OREGON DEPARTMENT OF FORESTRY FIRE UPDATE FOR WEDNESDAY, JULY 8, 2015

News Release from Oregon Dept. of Forestry – Posted on FlashAlert: July 8th, 2015 10:36 AM
This is the Oregon Department of Forestry (ODF) Fire Update for Wednesday, July 8, 2015.

FIRES ON ODF-PROTECTED LANDS

No fires 10 acres or larger were reported during the last 24 hours on forestlands protected by the Oregon Department of Forestry.

North Cascade District – Santiam Unit: The Niagara Fire, reported on July 4 burning on state forestlands adjacent to Highway 22 near Big Cliff Dam, is 55 percent contained. There has been no increase in actual fire size in the past 24 hours, but due to more accurate mapping the size is now estimated at approximately 79 acres. The fire is in mop-up, moving towards being fully extinguished, and, with improved containment, firefighters will begin to be released for rest or to other fire assignments. The cause of the fire remains under investigation. More information: http://wildfireoregondeptofforestry.blogspot.com/.

Note: The following fire was reported on Monday, July 6, but mistakenly not included in the July 7 morning fire update:
Central Oregon District – John Day Unit: The Baker Gardens Fire was reported at approximately 10:43 a.m. on Monday, July 6, 2015, burning on ODF-protected forestlands 11 miles east of Lonerock in grass and light timber. The fire was 100 percent dozer-lined by the morning on Tuesday, July 7. The cause of the fire is under investigation. This will be the only report on this fire.

FIRES ON OTHER LANDS
Corner Creek Fire – The lightning-caused Corner Creek Fire, burning approximately 11 miles south of Dayville, is now approximately 28,766 acres and 40 percent contained. Private lands in the fire area are protected by the Bureau of Land Management (BLM) through an offset agreement with ODF, which has jurisdictional responsibility. ODF’s Incident Management Team 1 transitioned management of this fire over to the Oregon Interagency Incident Management Team 2 (IC: Brett Fillis), this morning, July 8. With the release of the ODF incident management team, and information available from the interagency team, there will be no further reports on this fire in these updates unless warranted. More information: http://inciweb.nwcg.gov/incident/4349.

FIRE STATISTICS*
Fire statistics are for the current year and the average over the past 10 years for the 16 million acres of private and public forestlands protected by the Oregon Department of Forestry.

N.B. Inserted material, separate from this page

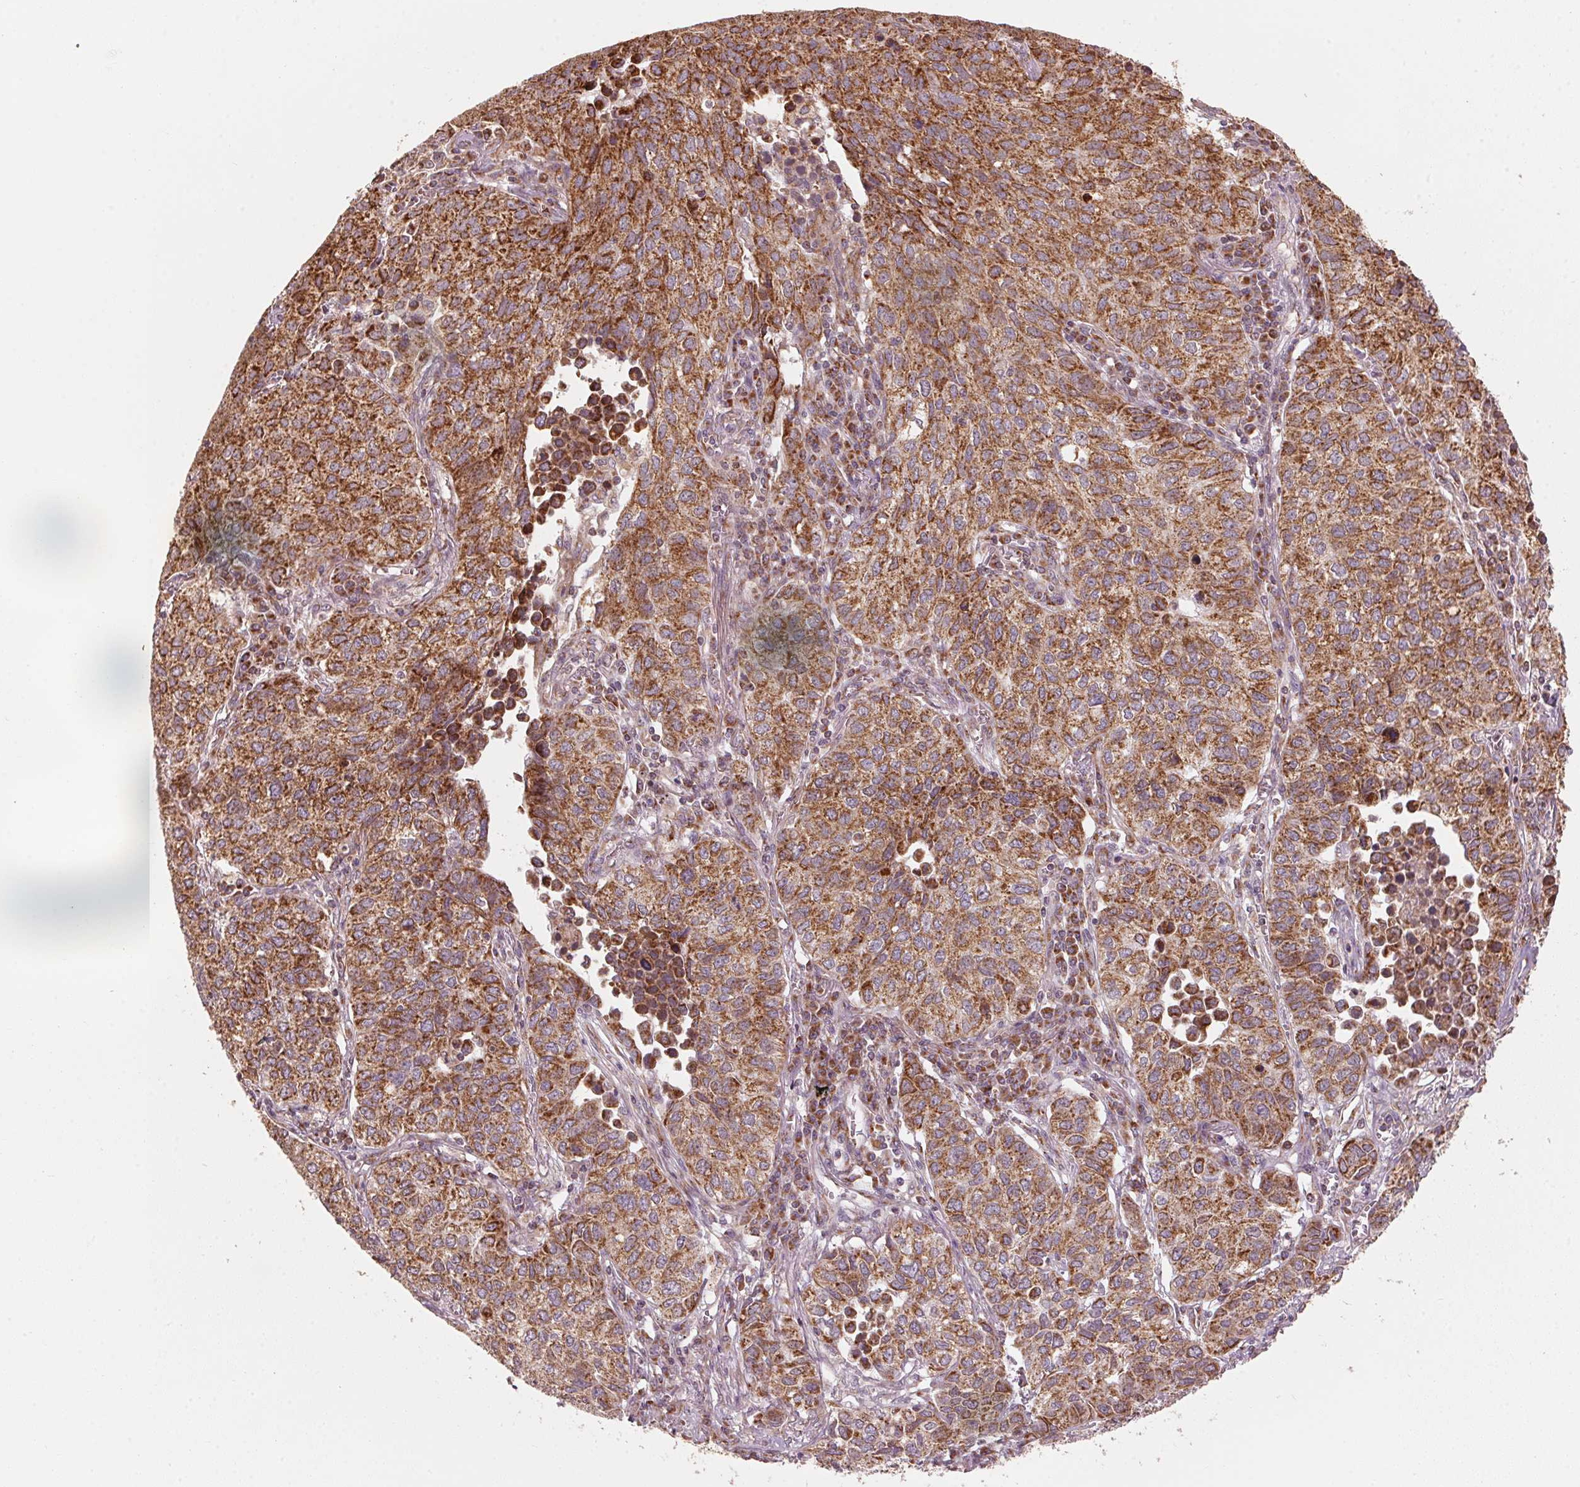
{"staining": {"intensity": "strong", "quantity": ">75%", "location": "cytoplasmic/membranous"}, "tissue": "lung cancer", "cell_type": "Tumor cells", "image_type": "cancer", "snomed": [{"axis": "morphology", "description": "Adenocarcinoma, NOS"}, {"axis": "topography", "description": "Lung"}], "caption": "Human lung adenocarcinoma stained for a protein (brown) demonstrates strong cytoplasmic/membranous positive positivity in about >75% of tumor cells.", "gene": "TOMM70", "patient": {"sex": "female", "age": 50}}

January 1, 2015 through July 8, 2015:
Lightning-caused fires: 110 fires burned 1,011 acres
Human-caused fires: 317 fires burned 661 acres
Total: 427 fires burned 1,682 acres

10-year average (January 1 through July 8):
Lightning-caused fires: 48 fires burned 419 acres
Human-caused fires: 213 fires burned 1,426 acres
Total: 261 fires burned 1,845 acres

Fire statistics can be accessed any time from the ODF website.

*When personnel are heavily engaged in firefighting activities, the latest information may not always appear in the statistics.

NEWS MEDIA
News media may contact the Fire Information Duty Officer, who is currently Jeri Chase, 503-945-7201 (office), 503-931-2721 (mobile), or Jeri.Chase@Oregon.gov, any time for fire information. If the duty officer is unable to take your call, you can expect a prompt return call. Media may also call the Oregon Department of Forestry headquarters office, 503-945-7200, weekdays during business hours.

OTHER FIRE INFORMATION
For information on wildfires on all jurisdictions in Oregon, view:
* the Northwest Interagency Coordination Center website, or
* the national Incident Information System (Inciweb) website.

ABOUT THIS UPDATE
This update provides information primarily about fires on Oregon Department of Forestry-protected lands involving fires 10 acres or larger. ODF proves fire protection on some other lands, including U.S. Bureau of Land Management land in western Oregon.

The Oregon Department of Forestry works closely with neighbors and partner agencies to support the firefighting effort on major fires outside its authority because sharing firefighting resources can help better protect all of Oregon’s forests.